Farmers’ most high-profile run-in with state regulators occurred in California after the 1994 Northridge earthquake, which killed 72 people, injured nearly 12,000, and caused over $12 billion in damages. Many of the homeowners were covered by Farmers. Despite paying out over $1.9 billion for 37,000 claims, the company was hit with a wave of bad faith lawsuits for failing to pay policyholders the full value of their homes. In one case, a Farmers’ subsidiary was sued for bad faith and fraud by a condominium homeowners association after the company refused to pay to rebuild the severely damaged building. The homeowners, who were mostly minorities, were helped in their case by the testimony of a former claims adjuster, Kermith Sonnier, who admitted that a supervisor told him to settle the claim for a target amount, despite never having seen the damage firsthand. In March 2000, over six years after the quake struck, a jury awarded the homeowners association $3.98 million in compensatory damages and was deliberating punitive damages when Farmers agreed to settle the cases for $20 million. Sonnier, who had been fired by Farmers, also successfully sued the company for compensatory and punitive damages.

The reaction of California regulators was an example of the sometimes dubious relationship between the industry and those who are supposed to oversee it, California Insurance commissioner Chuck Quackenbush issued a proposed order saying that the company mishandled claims and could potentially face $450 million in fines. However, instead of pursuing the investigation, Quakenbush offered Farmers a deal that would absolve the company of all liability if it donated $1 million to the California Insurance Education Project, a foundation created by Quackenbush. The company also contributed $10,000 to one of the commissioner’s political accounts. In addition, Quackenbush’s settlement required that Farmers survey all its policyholders to gauge satisfaction with the company’s handling of their claims. Incredibly, any policyholder who completed the Farmers survey automatically waived all rights to seek justice in court. Quackenbush resigned under the threat of impeachment two months after the settlement was made public.
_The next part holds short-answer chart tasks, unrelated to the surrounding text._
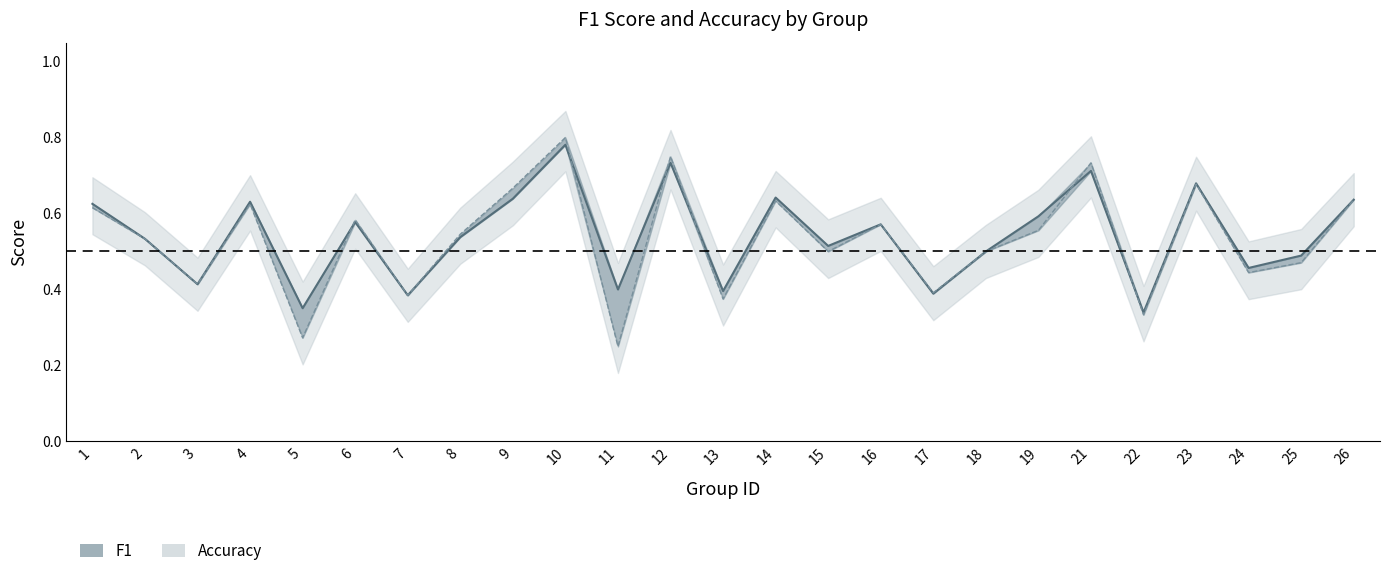

What is the value of the f1_line point at the 8th from the left?

0.5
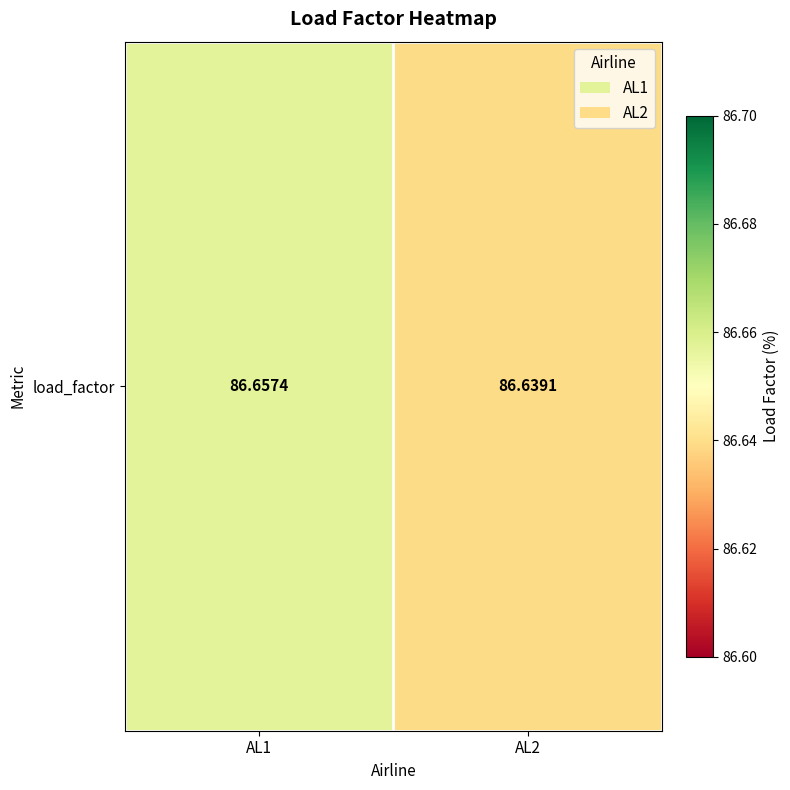

The chart shows a value of 48.1 at AL1. True or false?

False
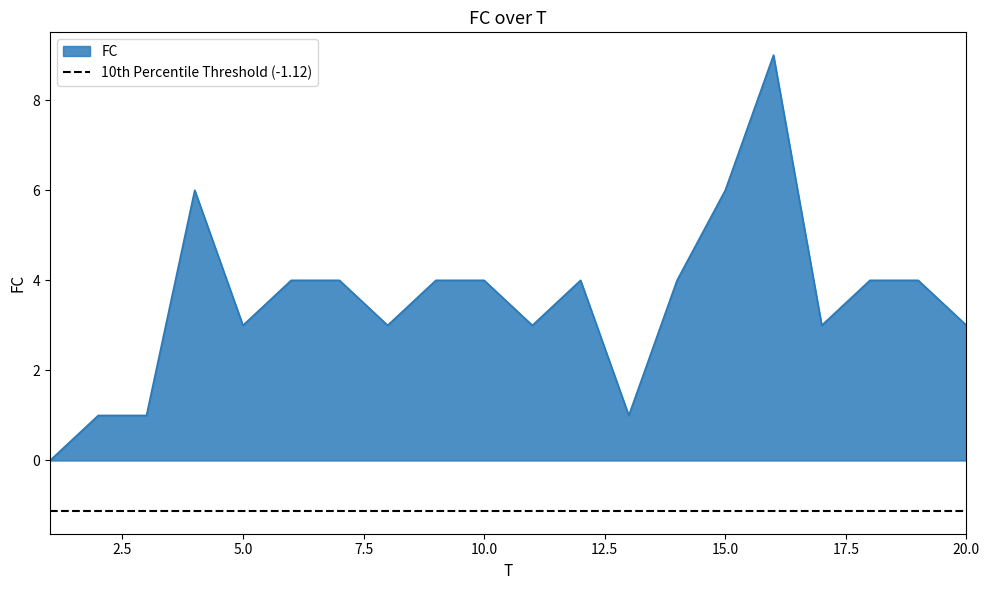

Approximately how many times larger is the value at 18 compared to 9?

1.0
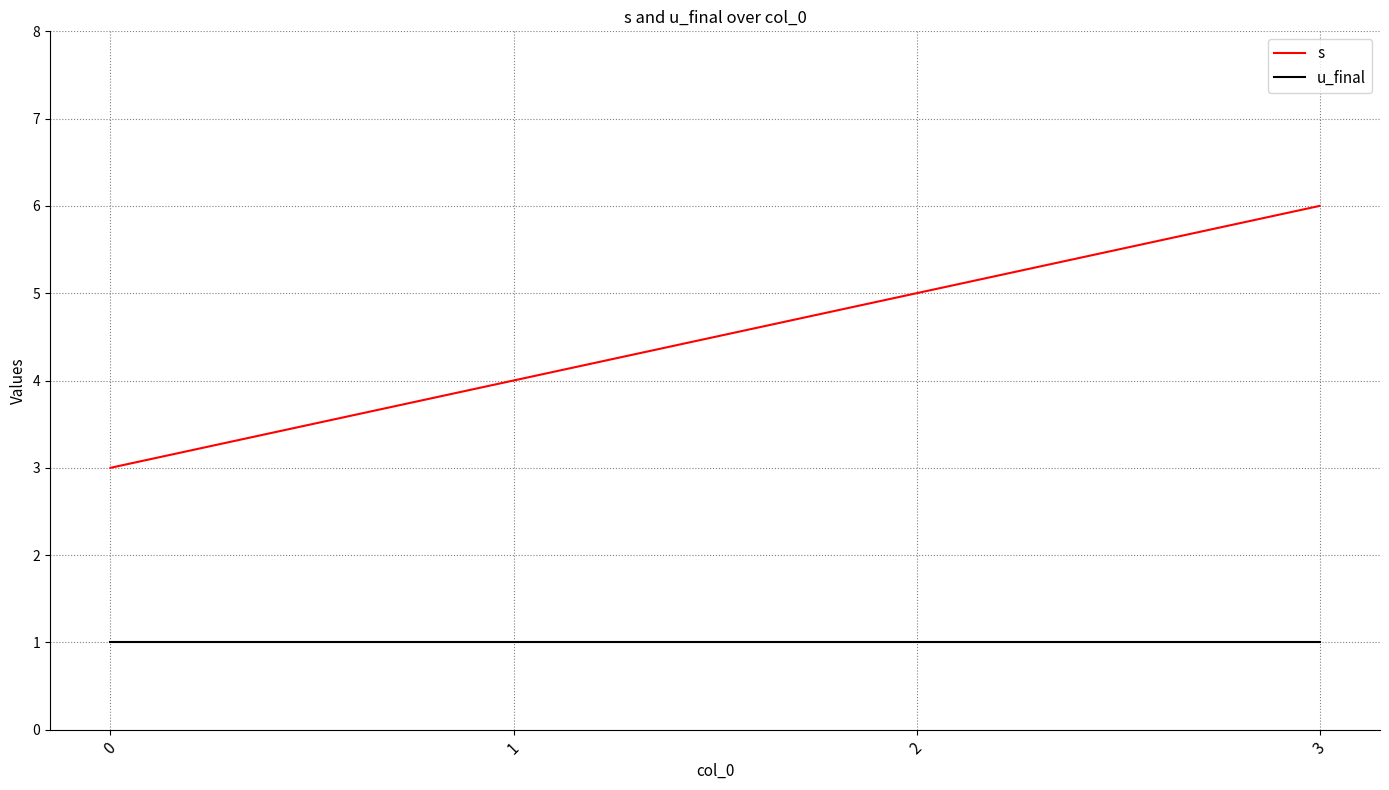

Between 0 and 3, which series saw the biggest shift?

s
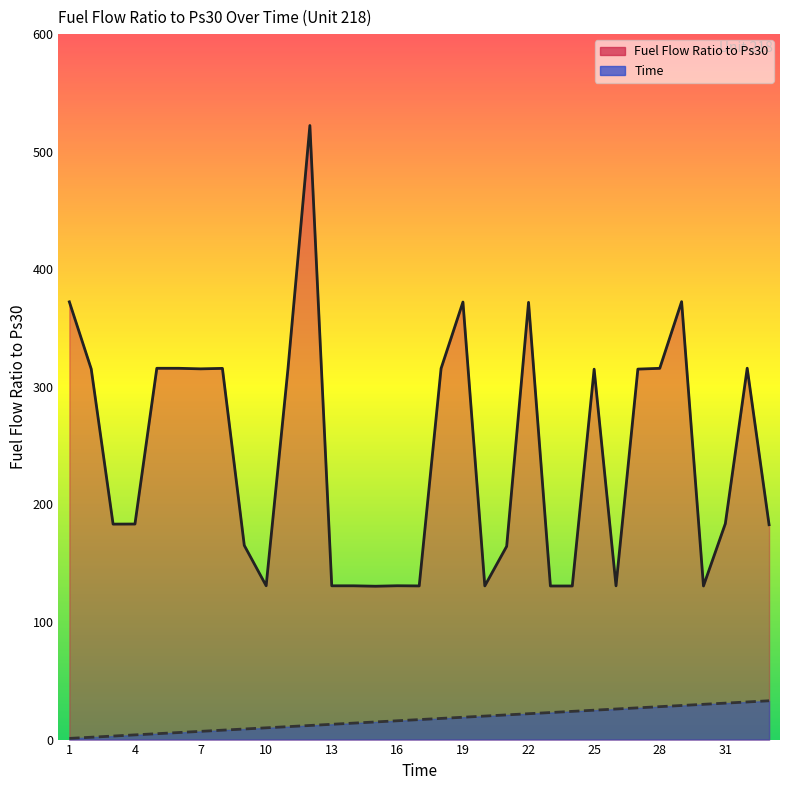

At which label is Fuel Flow Ratio to Ps30 closest to 326?

32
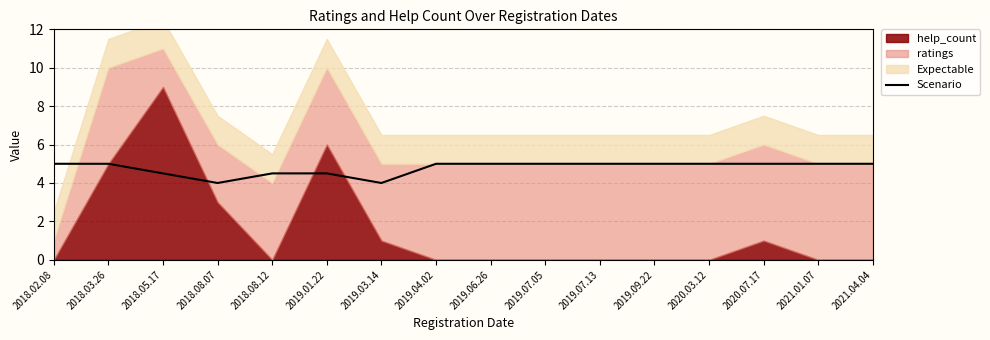

Reading left to right, what are all the values shown in this chart?

2018.02.08=5.0	2018.03.26=5.0	2018.05.17=4.5	2018.08.07=4.0	2018.08.12=4.5	2019.01.22=4.5	2019.03.14=4.0	2019.04.02=5.0	2019.06.26=5.0	2019.07.05=5.0	2019.07.13=5.0	2019.09.22=5.0	2020.03.12=5.0	2020.07.17=5.0	2021.01.07=5.0	2021.04.04=5.0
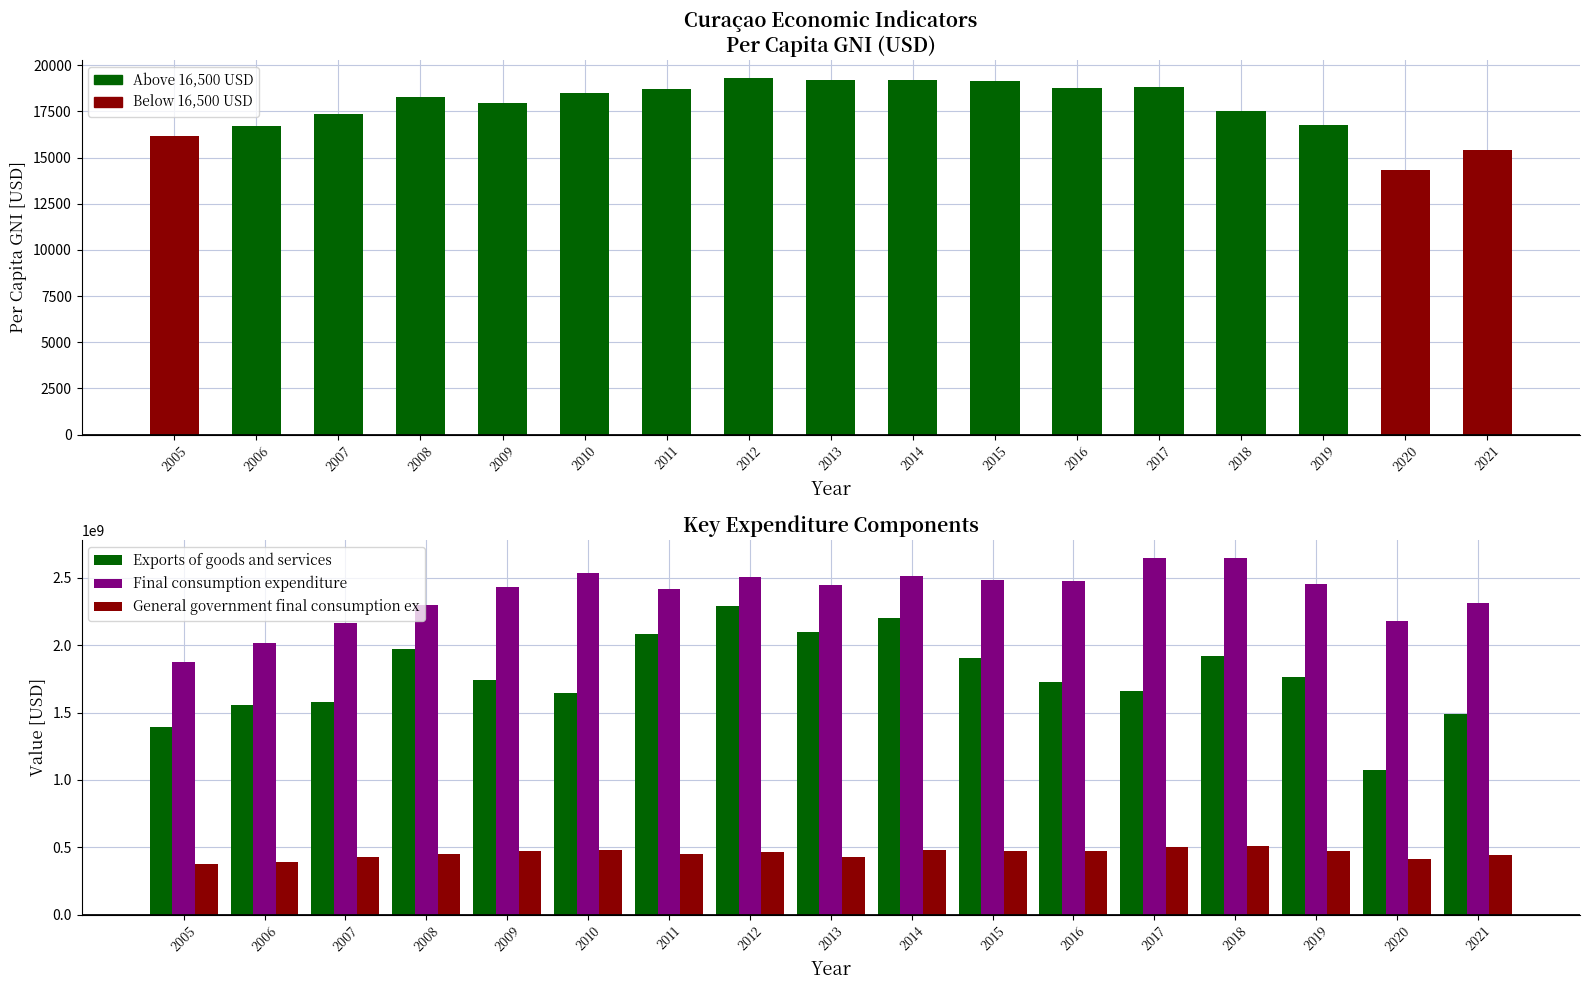

How many data points in Final consumption expenditure are above 2442800862?

8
Immediately following the earthquake, the company implemented a program asking employees to help recoup some of the losses and adopted the slogan “Bring Back a Billion,” meaning that employees were expected to bring in a billion dollars for the surplus. Some of these employees even signed pledges agreeing to work toward this goal. More recently, Farmers have found California regulators less easy to manipulate. In 2007, California Insurance Commissioner State Poizner found that some Farmers customers who filed claims later had their insurance nonrenewed or experienced premiums hikes just because they used their insurance for its intended purpose. Farmers agreed to refund policyholders $1.4 million and paid $2 million in administrative fines, although it did not admit any wrongdoing.